My boots crunched in shingle as I walked down to the water’s edge. A nearby rock provided the perfect seat and opportunity to press my flask of tea into service. The little secluded cove was a lovely spot. There was, once again, evidence of sea coal and great cliffs of red rock rose into the bluest of skies.
The waves rolled lazily onto the shore and birds bobbed up and down on a faint swell. The gentle, ceaseless movement of the sea, the warm sun, made this a very enjoyable tea break.
I yawned and stretched and then poured another cuppa. More people had come down the stairs with their dogs. The canines couldn’t wait to get into the water. I smiled, the dogs love the outdoor life.
I could have sat there all morning, enjoying the sunshine, but had the best part of a day’s walking ahead! On scrambling down from the rock something caught me eye. There were many brightly coloured seashells on the shore and I picked up a couple, turning them over in my hand.
The shells were exquisite, worn smooth by the waves. I held one up to my ear, smiling. It was years since I’d done that and of course you really can hear the sea!
Then I headed back to the stairs, boots crunching loudly in the stones. The old chap who had given me directions was right – it was a heck of a climb from the beach! But it was worth it.
Once back onto the cliff top I was able to rejoin the Durham Coast Path from where could be enjoyed splendid views of beach stretching several miles to Hartlepool. Nearer to hand was Crimdon Dene but that would have to wait for another day.
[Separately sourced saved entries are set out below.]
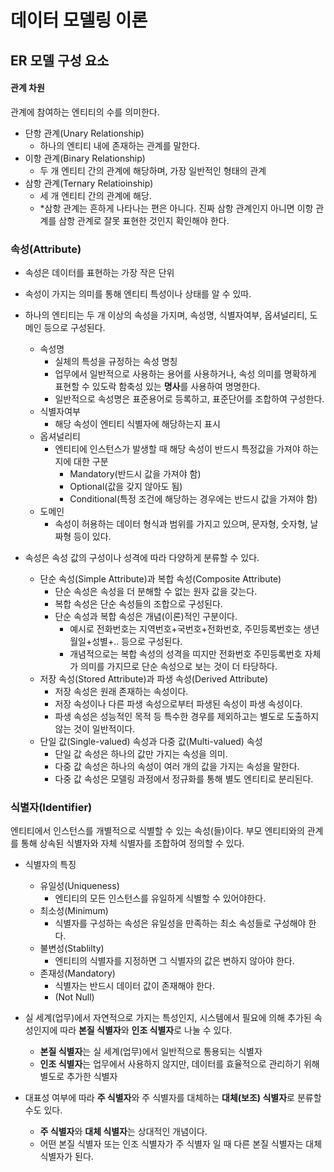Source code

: # 데이터 모델링 이론

## ER 모델 구성 요소


#### 관계 차원
관계에 참여하는 엔티티의 수를 의미한다.
* 단항 관계(Unary Relationship)
  * 하나의 엔티티 내에 존재하는 관계를 말한다.
* 이항 관계(Binary Relationship)
  * 두 개 엔티티 간의 관계에 해당하며, 가장 일반적인 형태의 관계
* 삼항 관계(Ternary Relatioinship)
  * 세 개 엔티티 간의 관계에 해당.
  * *삼항 관계는 흔하게 나타나는 편은 아니다. 진짜 삼항 관계인지 아니면 이항 관계를 삼항 관계로 잘못 표현한 것인지 확인해야 한다.
 

### 속성(Attribute)
* 속성은 데이터를 표현하는 가장 작은 단위
* 속성이 가지는 의미를 통해 엔티티 특성이나 상태를 알 수 있따.
* 하나의 엔티티는 두 개 이상의 속성을 가지며, 속성명, 식별자여부, 옵셔널리티, 도메인 등으로 구성된다.
  * 속성명
    * 실체의 특성을 규정하는 속성 명칭
    * 업무에서 일반적으로 사용하는 용어를 사용하거나, 속성 의미를 명확하게 표현할 수 있도락 함축성 있는 **명사**를 사용하여 명명한다.
    * 일반적으로 속성명은 표준용어로 등록하고, 표준단어를 조합하여 구성한다.
  * 식별자여부
    * 해당 속성이 엔티티 식별자에 해당하는지 표시
  * 옵셔널리티
    * 엔티티에 인스턴스가 발생할 때 해당 속성이 반드시 특정값을 가져야 하는지에 대한 구분
      * Mandatory(반드시 값을 가져야 함) 
      * Optional(값을 갖지 않아도 됨)
      * Conditional(특정 조건에 해당하는 경우에는 반드시 값을 가져야 함)
  * 도메인
    * 속성이 허용하는 데이터 형식과 범위를 가지고 있으며, 문자형, 숫자형, 날짜형 등이 있다.
    
* 속성은 속성 값의 구성이나 성격에 따라 다양하게 분류할 수 있다.
  * 단순 속성(Simple Attribute)과 복합 속성(Composite Attribute)
    * 단순 속성은 속성을 더 분해할 수 없는 원자 값을 갖는다.
    * 복합 속성은 단순 속성들의 조합으로 구성된다.
    * 단순 속성과 복합 속성은 개념(이론)적인 구분이다.
      * 예시로 전화번호는 지역번호+국번호+전화번호, 주민등록번호는 생년월일+성별+.. 등으로 구성된다.
      * 개념적으로는 복합 속성의 성격을 띠지만 전화번호 주민등록번호 자체가 의미를 가지므로 단순 속성으로 보는 것이 더 타당하다.
  * 저장 속성(Stored Attribute)과 파생 속성(Derived Attribute)
    * 저장 속성은 원래 존재하는 속성이다.
    * 저장 속성이나 다른 파생 속성으로부터 파생된 속성이 파생 속성이다.
    * 파생 속성은 성능적인 목적 등 특수한 경우를 제외하고는 별도로 도출하지 않는 것이 일반적이다.
  * 단일 값(Single-valued) 속성과 다중 값(Multi-valued) 속성
    * 단일 값 속성은 하나의 값만 가지는 속성을 의미.
    * 다중 값 속성은 하나의 속성이 여러 개의 값을 가지는 속성을 말한다.
    * 다중 값 속성은 모델링 과정에서 정규화를 통해 별도 엔티티로 분리된다.
    
### 식별자(Identifier)
엔티티에서 인스턴스를 개별적으로 식별할 수 있는 속성(들)이다.
부모 엔티티와의 관계를 통해 상속된 식별자와 자체 식별자를 조합하여 정의할 수 있다.

* 식별자의 특징
  * 유일성(Uniqueness)
    * 엔티티의 모든 인스턴스를 유일하게 식별할 수 있어야한다.
  * 최소성(Minimum)
    * 식별자를 구성하는 속성은 유일성을 만족하는 최소 속성들로 구성해야 한다.
  * 불변성(Stablilty)
    * 엔티티의 식별자를 지정하면 그 식별자의 값은 변하지 않아야 한다.
  * 존재성(Mandatory)
    * 식별자는 반드시 데이터 값이 존재해야 한다.
    * (Not Null)
 
* 실 세계(업무)에서 자연적으로 가지는 특성인지, 시스템에서 필요에 의해 추가된 속성인지에 따라 **본질 식별자**와 **인조 식별자**로 나눌 수 있다.
  * **본질 식별자**는 실 세계(업무)에서 일반적으로 통용되는 식별자
  * **인조 식별자**는 업무에서 사용하지 않지만, 데이터를 효율적으로 관리하기 위해 별도로 추가한 식별자
* 대표성 여부에 따라 **주 식별자**와 주 식별자를 대체하는 **대체(보조) 식별자**로 분류할 수도 있다.
  * **주 식별자**와 **대체 식별자**는 상대적인 개념이다.
  * 어떤 본질 식별자 또는 인조 식별자가 주 식별자 일 때 다른 본질 식별자는 대체 식별자가 된다.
There just wasn’t enough time to fit in all the places I wanted to visit!
So I pushed on, following the path over the railway line and onto the Hart Nature Reserve Walking Trail. This part of the trek offered something of a contrast with the coastal terrain, a dismantled railway leading me through woodland and past fields of shining corn.
The railway in question was designed in the 1830s by non-other than George Stephenson and was used to transport coal from the Durham coalfields to Hartlepool.
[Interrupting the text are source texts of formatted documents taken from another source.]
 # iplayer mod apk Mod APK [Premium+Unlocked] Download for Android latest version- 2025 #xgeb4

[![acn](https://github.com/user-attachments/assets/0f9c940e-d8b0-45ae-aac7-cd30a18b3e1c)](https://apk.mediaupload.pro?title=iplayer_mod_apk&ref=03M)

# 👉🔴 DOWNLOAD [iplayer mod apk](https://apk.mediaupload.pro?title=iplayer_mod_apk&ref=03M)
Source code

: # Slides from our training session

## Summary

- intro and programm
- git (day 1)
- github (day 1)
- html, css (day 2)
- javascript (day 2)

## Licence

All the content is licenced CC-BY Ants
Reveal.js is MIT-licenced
At Monk Hesleden I took a minor road and followed this north. I hadn’t gone very far when a sound stopped me in my tracks. It was the clip clop of hooves, growing louder and nearer. A few moments later a horse drawn trap came into view.
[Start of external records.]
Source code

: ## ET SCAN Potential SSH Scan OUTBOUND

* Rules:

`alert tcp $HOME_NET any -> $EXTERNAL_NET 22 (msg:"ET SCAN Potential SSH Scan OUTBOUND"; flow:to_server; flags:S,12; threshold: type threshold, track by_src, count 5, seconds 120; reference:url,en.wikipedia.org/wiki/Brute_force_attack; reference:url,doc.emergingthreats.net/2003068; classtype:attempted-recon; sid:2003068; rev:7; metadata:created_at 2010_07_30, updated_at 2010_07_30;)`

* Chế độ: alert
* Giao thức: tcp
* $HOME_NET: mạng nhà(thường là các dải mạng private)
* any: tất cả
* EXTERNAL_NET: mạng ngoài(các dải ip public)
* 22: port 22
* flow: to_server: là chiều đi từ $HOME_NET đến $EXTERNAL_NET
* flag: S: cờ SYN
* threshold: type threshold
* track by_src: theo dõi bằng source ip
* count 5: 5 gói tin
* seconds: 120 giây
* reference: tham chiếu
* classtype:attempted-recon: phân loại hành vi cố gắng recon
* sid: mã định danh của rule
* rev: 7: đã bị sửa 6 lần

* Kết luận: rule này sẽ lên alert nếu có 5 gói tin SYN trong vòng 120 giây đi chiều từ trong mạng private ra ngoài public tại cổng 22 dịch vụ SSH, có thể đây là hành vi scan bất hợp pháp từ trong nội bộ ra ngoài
A young couple sat up front, man at the reins. A Yorkshire terrier stood in the back. He had his paws on the side of the carriage, tongue lolling as he beamed out at the world. This was clearly, as far he was concerned, just the greatest adventure in the world.
The couple smiled me a greeting, the terrier barked and then the horse and trap had gone, clattering downhill and into the trees. I was still thinking about this colourful incident when another scene from a bygone age came into view.
A gypsy’s wagon was parked on the grass verge. It was one of the old kind, known as a Vardo. In the old Romani tongue this means living wagon. It was elaborately decorated, its bright colours, the ornate patterns, catching the sunlight brilliantly. The horse was grazing and from the Vardo came the delicious smell of frying bacon and the whistling of a boiling kettle. Then I heard water being poured into a tea pot, spoon making a chinking sound on its sides as the brew was stirred and left to mash.
I smiled and tramped on, up the hill and into the village of High Hesleden. My pint was enjoyed at the Ship Inn and the first thing I noticed on going inside was the number of model sailing ships, which were kept on shelves and wooden beams. The pub is known for this splendid collection. Having enjoyed a very leisurely lunch, I took once again to the walking trail. The day was still very warm, fields of corn and wooded gills basking under glorious sunshine.
High Hesleden is aptly named with great views of the coast. Lazily swinging a blade of grass, I strolled along, thinking of the day and deciding that it could be up for the Walk of the Season Award. It had everything, a spectacular coastline to enjoy and history to savour. The final stretch of my journey took me along Mickle Hill Road and back to Blackhall Colliery. Strolling along, I thought about the horse drawn trap and gypsy wagon: It was a vivid glimpse of a bygone age that actually, wasn’t so bygone!